TL;DR: it's actually a pretty advanced topic to understand what's going on, and the solution is not satisfying. If you're a beginner, my best advice might be to just avoid mixing these pipes for now.
Understanding what's happening
What can be helpful is to use quote()
to see how R parses the expression:
quote(df %<>% group_by(sequenced_case) |>
mutate(seq_id = row_number()))
#> mutate(df %<>% group_by(sequenced_case), seq_id = row_number())
quote(df <- df %<>% group_by(sequenced_case) |>
mutate(seq_id = row_number()))
#> df <- mutate(df %<>% group_by(sequenced_case), seq_id = row_number())
Created on 2023-07-24 with reprex v2.0.2
So, let's start with the first case. When you have X |> Y()
, this get automatically replaced by Y(X)

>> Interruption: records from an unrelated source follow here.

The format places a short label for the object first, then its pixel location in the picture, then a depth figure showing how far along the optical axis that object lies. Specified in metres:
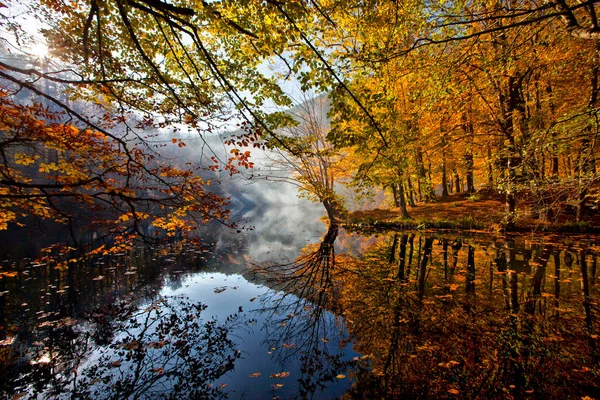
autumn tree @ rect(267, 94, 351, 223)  16.98
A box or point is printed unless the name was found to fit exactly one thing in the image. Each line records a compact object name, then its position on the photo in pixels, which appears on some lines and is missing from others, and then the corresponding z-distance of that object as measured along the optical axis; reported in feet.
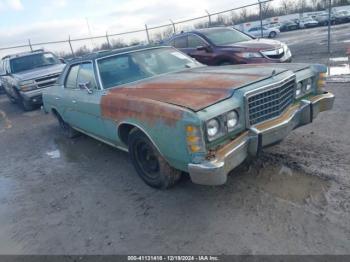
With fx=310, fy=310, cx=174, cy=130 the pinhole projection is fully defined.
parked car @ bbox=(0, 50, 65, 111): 31.24
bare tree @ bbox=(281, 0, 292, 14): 130.86
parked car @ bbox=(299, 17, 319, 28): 115.96
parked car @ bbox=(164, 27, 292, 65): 25.49
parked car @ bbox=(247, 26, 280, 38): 101.30
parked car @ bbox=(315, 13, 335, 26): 112.70
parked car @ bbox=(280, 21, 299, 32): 122.18
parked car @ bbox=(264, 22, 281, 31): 113.94
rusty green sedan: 9.25
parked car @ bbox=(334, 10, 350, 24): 103.91
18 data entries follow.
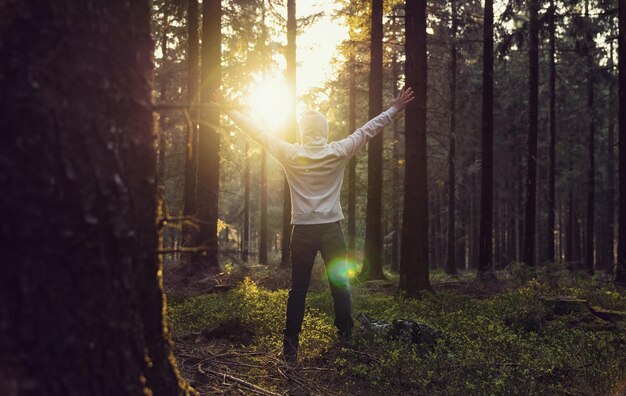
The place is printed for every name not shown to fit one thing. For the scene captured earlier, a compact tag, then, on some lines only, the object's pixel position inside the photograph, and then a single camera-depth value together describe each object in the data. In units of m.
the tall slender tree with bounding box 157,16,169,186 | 19.75
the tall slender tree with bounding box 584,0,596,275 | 24.88
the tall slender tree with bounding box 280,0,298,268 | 17.41
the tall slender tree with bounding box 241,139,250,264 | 30.14
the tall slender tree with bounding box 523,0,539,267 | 18.06
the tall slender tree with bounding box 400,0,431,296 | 9.56
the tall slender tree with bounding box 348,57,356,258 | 19.96
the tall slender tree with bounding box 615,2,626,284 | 13.61
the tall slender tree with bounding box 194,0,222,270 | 11.63
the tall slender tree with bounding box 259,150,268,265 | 25.00
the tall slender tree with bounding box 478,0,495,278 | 16.05
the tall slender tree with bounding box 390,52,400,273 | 22.88
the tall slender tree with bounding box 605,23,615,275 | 28.34
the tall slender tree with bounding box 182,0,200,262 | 13.13
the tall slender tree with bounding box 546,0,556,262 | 21.73
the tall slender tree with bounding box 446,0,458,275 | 21.66
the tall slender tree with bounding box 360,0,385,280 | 14.67
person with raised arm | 5.20
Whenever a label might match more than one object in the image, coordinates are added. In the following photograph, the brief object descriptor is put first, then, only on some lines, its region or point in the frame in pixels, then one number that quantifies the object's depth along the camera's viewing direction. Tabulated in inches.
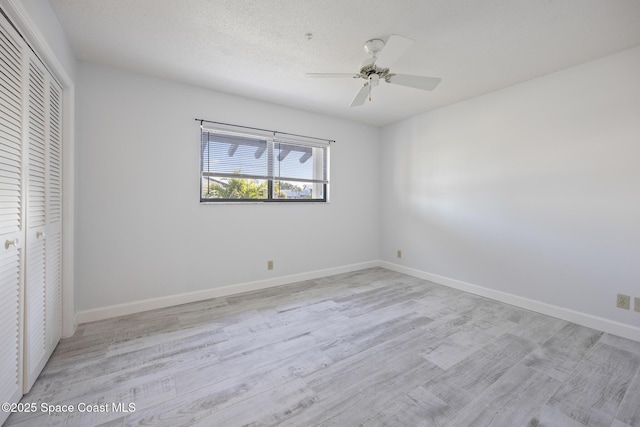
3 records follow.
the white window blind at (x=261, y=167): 121.9
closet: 50.9
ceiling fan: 80.5
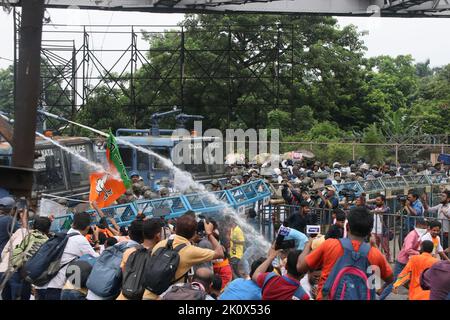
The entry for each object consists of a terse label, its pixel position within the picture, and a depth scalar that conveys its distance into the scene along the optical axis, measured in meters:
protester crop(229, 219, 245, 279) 11.77
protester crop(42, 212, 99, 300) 7.22
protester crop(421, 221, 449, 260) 10.61
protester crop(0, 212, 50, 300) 7.55
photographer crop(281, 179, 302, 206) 14.74
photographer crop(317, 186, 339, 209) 13.78
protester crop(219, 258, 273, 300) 5.63
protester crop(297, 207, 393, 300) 5.36
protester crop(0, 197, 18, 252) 8.55
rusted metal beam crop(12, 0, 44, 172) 4.91
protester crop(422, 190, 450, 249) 12.26
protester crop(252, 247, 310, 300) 5.56
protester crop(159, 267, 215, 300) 5.70
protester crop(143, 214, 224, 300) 6.19
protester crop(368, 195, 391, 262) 13.21
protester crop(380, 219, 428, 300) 10.70
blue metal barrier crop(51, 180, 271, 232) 13.11
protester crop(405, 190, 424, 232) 13.70
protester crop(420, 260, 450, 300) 5.81
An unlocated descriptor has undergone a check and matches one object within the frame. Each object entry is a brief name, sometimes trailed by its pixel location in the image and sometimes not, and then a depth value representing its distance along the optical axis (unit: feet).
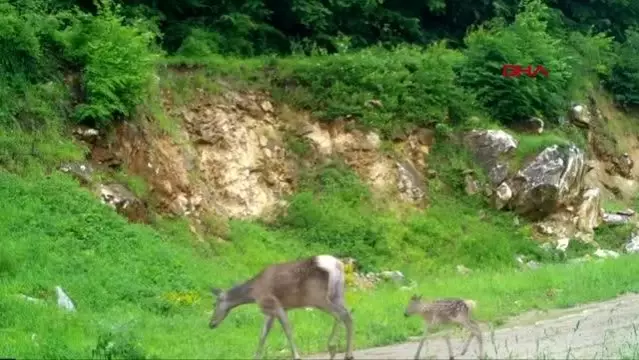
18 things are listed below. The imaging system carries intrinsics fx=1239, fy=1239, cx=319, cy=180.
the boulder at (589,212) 113.60
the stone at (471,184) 110.42
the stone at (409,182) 107.04
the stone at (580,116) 127.54
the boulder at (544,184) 109.60
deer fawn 51.34
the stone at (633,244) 112.06
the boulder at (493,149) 110.83
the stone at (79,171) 81.06
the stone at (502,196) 109.40
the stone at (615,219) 118.62
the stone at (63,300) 64.59
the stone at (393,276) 89.33
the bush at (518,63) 116.57
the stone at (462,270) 94.64
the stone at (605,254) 103.58
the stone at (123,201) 81.41
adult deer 49.78
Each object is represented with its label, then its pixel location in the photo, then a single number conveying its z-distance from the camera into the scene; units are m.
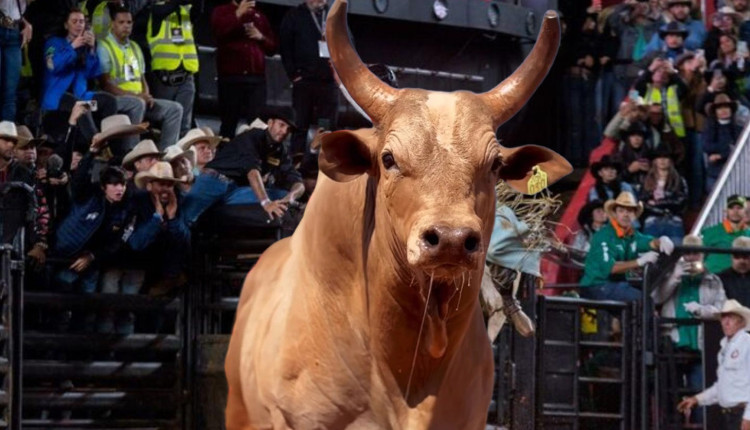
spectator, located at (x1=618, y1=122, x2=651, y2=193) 16.50
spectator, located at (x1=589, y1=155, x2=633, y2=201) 15.88
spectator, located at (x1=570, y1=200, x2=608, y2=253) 15.09
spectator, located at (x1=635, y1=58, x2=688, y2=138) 17.16
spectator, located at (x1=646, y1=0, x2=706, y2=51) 17.61
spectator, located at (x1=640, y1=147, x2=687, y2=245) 15.58
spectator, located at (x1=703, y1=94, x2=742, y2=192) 16.77
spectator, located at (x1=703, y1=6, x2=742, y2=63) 17.47
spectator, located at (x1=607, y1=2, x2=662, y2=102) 18.08
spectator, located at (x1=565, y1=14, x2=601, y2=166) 18.78
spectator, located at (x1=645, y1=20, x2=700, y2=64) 17.39
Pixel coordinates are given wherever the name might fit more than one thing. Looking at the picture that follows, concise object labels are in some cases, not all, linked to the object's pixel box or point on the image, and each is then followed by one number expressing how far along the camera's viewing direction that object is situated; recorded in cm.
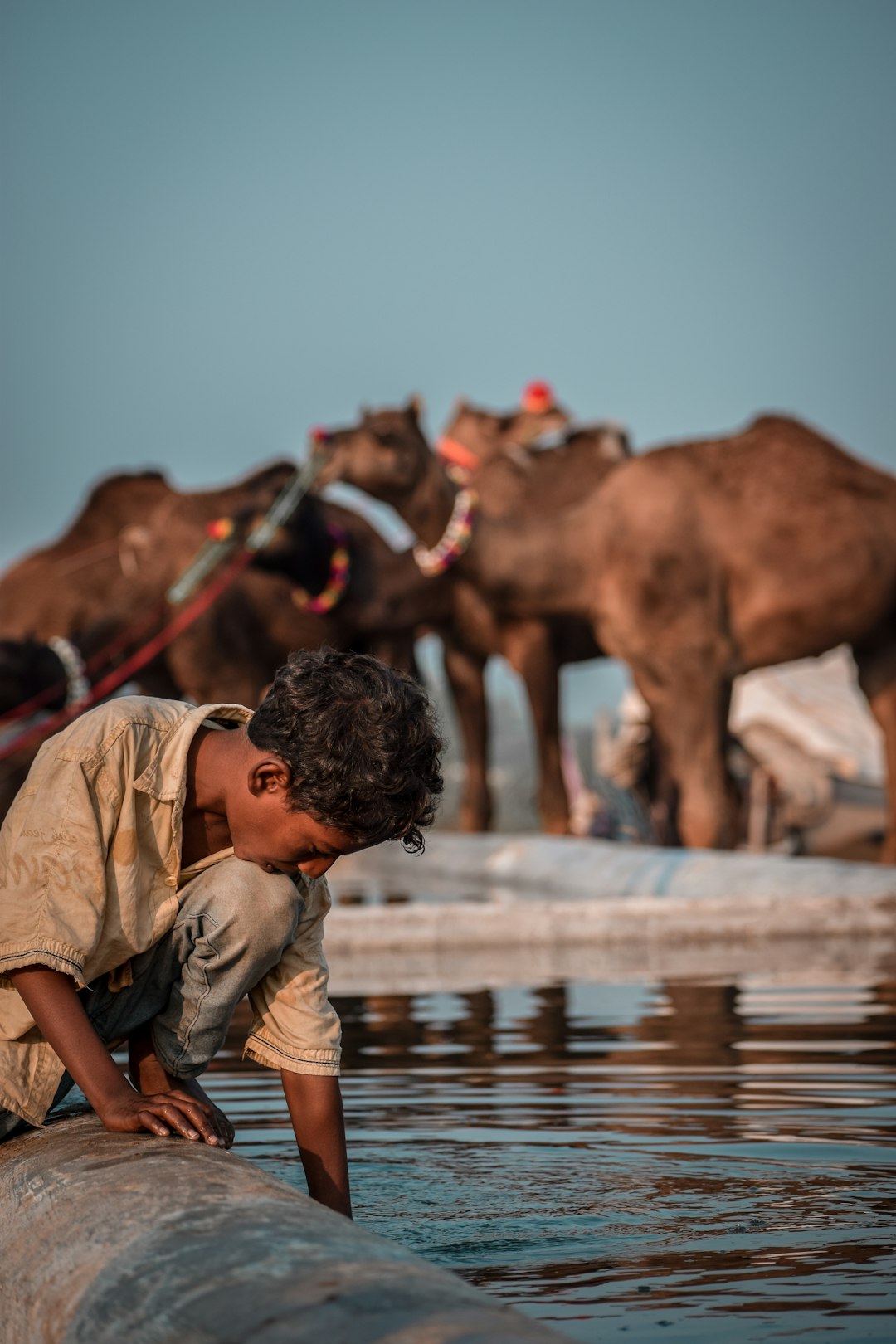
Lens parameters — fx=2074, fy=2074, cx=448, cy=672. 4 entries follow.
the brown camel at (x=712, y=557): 1495
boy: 322
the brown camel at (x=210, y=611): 1778
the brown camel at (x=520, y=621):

before anything is evaluated.
So:
df %<>% group_by(sequenced_case) |>
mutate(seq_id = row_number())
is equivalent to:
{df %<>% group_by(sequenced_case)} |>
mutate(seq_id = row_number())
or
X |>
mutate(seq_id = row_number())
where X
is df %<>% group_by(sequenced_case)
.
And indeed it gets replaced by:
mutate(X, seq_id = row_number())
The reason this works like that is that R replaces the pipe before it even tries to evaluate the expression. Indeed, you will note that in my reprex, I did not load {magrittr}
, so the code itself can not run! Let's make it even more obvious, with a totally meaningless function name:
quote(
a |> hfgfdsifd()
)
#> hfgfdsifd(a)
a |> hfgfdsifd()
#> Error in hfgfdsifd(a): could not find function "hfgfdsifd"
Created on 2023-07-24 with reprex v2.0.2
So, this is the difference between the base R pipe |>
and the magrittr pipe %>%
, while %>%
is a function, |>
is replaced before anything else happens.
Now to your second case:
df <- df %<>% group_by(sequenced_case) |>
mutate(seq_id = row_number())
this can be rewritten:
X |> mutate(seq_id = row_number())
where X
is df <- df %<>% group_by(sequenced_case)
, so the whole thing gets rewritten with:
mutate(X, seq_id = row_number())
Solutions
OK now we understand (I hope) why the native pipe behaves like that, but obviously that's not what you mean. So how do you make clear what you want?
You can tell R how to organize expressions using {}
. So, a natural approach is to try:
df %<>% {
group_by(sequenced_case) |>
mutate(seq_id = row_number())
}
We can check its parsing by R:
quote(
df %<>% {
group_by(sequenced_case) |>
mutate(seq_id = row_number())
}
)
#> df %<>% {
#> mutate(group_by(sequenced_case), seq_id = row_number())
#> }
So here the association is correct, the group_by()
is indeed inside the mutate()
.
However, if you run this, it fails with error message object 'sequenced_case' not found
. Indeed, from the point of view of %<>%
, the right expression is the function{
, so it will fail to pass df
as the first argument to group_by()
. One solution is then to pass the arguments along ourselves, for that we need a function:
df %<>% {\(.df)
.df %>% group_by(sequenced_case) |>
mutate(seq_id = row_number())
}()
which does what you want.
Conclusions?
If this looks disappointing, I'm with you! But I don't think there is any easier solution (please let me know if you can think of one!)
It is at a very fundamental level the consequence of design decisions, that has been a reproach to the base R pipe when it came out, and I'm afraid the solution is to not mix the base pipe and the magrittr exotic pipes, or be ready for more complex code.
And yes, we could wish that the designers of the R language had avoided this type of confusing situations, but that's what happens with living languages: the magrittr pipes are relatively recent, the |>
pipe even more, all of this is the result of (very clever) humans trying their best without knowing the future.